Когда в дверях показался прозаик Сергей Залыгин, я уже был готов к встрече...
Залыгин был очень бледен
– - Здравствуйте!
– - тихо произнес он, держа руки по швам. Затем остановился возле меня и продолжал заданную тему излишне громко, сердито, с вариациями, которые говорили о том, что он отнесся к указанию начальства неформально:
– - Я хотел бы сказать, что цензура никогда не мешает писателям талантливым, -- жестко начал он.
– - Цензура мешает бесталанным!.. Мне, например, она не мешала никогда!
– - И он посмотрел на меня с вызовом.
Я почувствовал, как у меня прилило к вискам.
– - Вы совершенно правы, -- ответил я, как мог, гостеприимнее, -- он вдруг отпрянул от меня; видать, всего ожидал, но не этого.
– - Вы правы полностью. Цензура вам никогда не мешала. Вы переместили ее себе в голову, она стала вашим соавтором, и вы заранее видите руководящий стол, на который ляжет ваша рукопись...
Сергей Залыгин как-то сжался весь, пригнулся, будто я ударил его под ложечку, и ушел в угол, где просидел до самого конца.

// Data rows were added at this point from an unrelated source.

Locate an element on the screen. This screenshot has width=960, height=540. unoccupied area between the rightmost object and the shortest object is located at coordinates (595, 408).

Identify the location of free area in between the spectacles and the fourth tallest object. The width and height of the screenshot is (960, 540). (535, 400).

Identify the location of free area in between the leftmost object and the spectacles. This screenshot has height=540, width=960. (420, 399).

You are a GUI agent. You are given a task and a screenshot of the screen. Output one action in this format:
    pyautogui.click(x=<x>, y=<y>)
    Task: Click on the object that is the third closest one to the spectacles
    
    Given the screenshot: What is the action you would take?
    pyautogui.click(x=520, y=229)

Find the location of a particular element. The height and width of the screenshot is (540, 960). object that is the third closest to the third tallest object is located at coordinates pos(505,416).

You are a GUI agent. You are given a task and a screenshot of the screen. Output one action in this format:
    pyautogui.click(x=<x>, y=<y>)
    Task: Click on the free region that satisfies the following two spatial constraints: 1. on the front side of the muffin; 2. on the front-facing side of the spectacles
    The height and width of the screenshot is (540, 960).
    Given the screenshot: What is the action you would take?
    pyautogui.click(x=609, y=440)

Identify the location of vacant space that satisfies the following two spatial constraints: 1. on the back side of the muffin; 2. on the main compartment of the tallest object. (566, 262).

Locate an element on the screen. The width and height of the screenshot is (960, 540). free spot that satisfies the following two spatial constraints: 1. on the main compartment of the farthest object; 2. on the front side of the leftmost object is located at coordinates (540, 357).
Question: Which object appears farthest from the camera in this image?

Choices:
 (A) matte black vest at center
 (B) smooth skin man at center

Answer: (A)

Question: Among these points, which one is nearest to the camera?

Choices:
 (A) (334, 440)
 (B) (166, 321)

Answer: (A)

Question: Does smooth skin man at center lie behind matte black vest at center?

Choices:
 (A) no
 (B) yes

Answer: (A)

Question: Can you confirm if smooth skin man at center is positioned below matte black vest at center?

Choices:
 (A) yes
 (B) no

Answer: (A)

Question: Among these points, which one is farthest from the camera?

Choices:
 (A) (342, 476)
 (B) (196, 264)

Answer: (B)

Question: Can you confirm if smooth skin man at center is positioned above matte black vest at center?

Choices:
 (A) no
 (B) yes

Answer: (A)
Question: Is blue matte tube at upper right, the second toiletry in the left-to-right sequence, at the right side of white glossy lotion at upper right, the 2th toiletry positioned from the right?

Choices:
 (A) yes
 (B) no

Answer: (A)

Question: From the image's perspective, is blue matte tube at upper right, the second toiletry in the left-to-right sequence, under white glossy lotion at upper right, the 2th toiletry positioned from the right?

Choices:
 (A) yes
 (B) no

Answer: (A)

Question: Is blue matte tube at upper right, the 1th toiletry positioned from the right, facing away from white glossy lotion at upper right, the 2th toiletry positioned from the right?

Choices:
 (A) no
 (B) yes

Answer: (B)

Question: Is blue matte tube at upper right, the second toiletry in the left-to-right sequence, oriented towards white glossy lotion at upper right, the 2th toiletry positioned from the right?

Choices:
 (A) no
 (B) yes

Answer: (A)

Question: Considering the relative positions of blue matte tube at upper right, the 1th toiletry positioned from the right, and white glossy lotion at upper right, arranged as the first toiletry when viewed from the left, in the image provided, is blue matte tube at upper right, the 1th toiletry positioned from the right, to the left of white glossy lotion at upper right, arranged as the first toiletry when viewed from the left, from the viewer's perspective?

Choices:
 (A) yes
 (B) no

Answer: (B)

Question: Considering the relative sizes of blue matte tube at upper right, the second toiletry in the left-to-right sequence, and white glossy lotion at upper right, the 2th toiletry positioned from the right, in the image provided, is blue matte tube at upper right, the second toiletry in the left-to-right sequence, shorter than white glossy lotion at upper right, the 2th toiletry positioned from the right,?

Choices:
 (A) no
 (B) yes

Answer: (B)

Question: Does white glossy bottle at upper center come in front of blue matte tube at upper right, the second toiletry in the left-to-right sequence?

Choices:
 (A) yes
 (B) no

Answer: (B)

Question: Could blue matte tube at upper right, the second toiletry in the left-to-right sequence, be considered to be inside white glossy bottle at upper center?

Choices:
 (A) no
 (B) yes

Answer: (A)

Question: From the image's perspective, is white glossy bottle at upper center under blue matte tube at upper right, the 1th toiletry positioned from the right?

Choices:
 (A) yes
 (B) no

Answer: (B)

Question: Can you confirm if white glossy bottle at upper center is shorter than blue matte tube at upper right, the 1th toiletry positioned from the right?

Я нет-нет, да и поглядывал на его ссутулившуюся фигуру, с горечью думая о том, до какого унижения довели этого пронзительно умного, талантливого человека. Повестью "На Иртыше", выпущенной в феврале 1964 года, Залыгин останется в русской литературе. Написал, решился -- время было такое, солженицынское! И тут же испугался насмерть: начали мордовать Солженицына, Александра Яшина, затем Александра Твардовского, напечатавшего залыгинское "На Иртыше"... Снаряды падали все ближе. Когда рвутся снаряды, безопаснее всего лежать.
Он и лег, застращенный Сергей Залыгин, подавая ныне к цензорскому столу полуфальшивки.

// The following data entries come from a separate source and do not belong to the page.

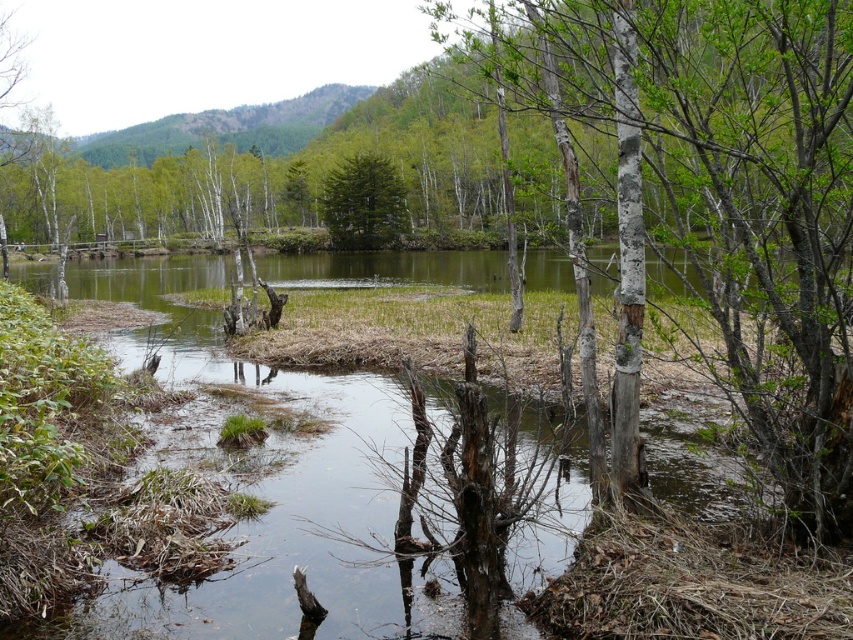
Question: Can you confirm if smooth bark tree at center is thinner than green matte tree at center?

Choices:
 (A) no
 (B) yes

Answer: (A)

Question: Is the position of smooth bark tree at center more distant than that of green matte tree at center?

Choices:
 (A) yes
 (B) no

Answer: (B)

Question: Which of the following is the farthest from the observer?

Choices:
 (A) (595, 77)
 (B) (335, 195)

Answer: (B)

Question: Is smooth bark tree at center behind green matte tree at center?

Choices:
 (A) yes
 (B) no

Answer: (B)

Question: Which point is closer to the camera?

Choices:
 (A) smooth bark tree at center
 (B) green matte tree at center

Answer: (A)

Что говорить, цензура сильнее всего навредила ему, таланту! Уничтожила его как большого русского писателя, и затем именно ему, поверженному, распятому, вменили в обязанность и даже долг: в ы г о р о д и т ь с о б с т в е н н ы х у б и й ц.
Я снова скосил глаза на угол, где чуть покачивался Сергей Залыгин в черном "выездном" костюме, и -- встряхнул головой: почудилось мне, что там сидит вовсе не Сергей Залыгин, а -- сразу постаревший на десять лет, ссутулившийся, другой Сергей. Сергей Гур.
Государства, вроде, разные, более того, враждующие, а -- руки заламывают одинаково.
Оба Сергея, обещавшие так много, попали в волчью яму; и вот оба, с тоской и злобой в глазах, выгораживают-- выгораживают -- выгораживают... собственных убийц...
"Сергей Гур... Сергей Залыгин... Сергей Гур... Сергей..." До конца вечера я не мог отделаться от этого ощущения... И еще от одного, схожего:
Был человек. Упал снаряд. Нет человека.
Со мной кто-то заговорил. Поздравил с праздником... Каким праздником? Ай-ай-ай, забыли! Сегодня девятое мая. День Победы. Вам-то негоже забывать. Вы всю Отечественную провоевали в военно-воздушных силах. С 22-го июня сорок первого.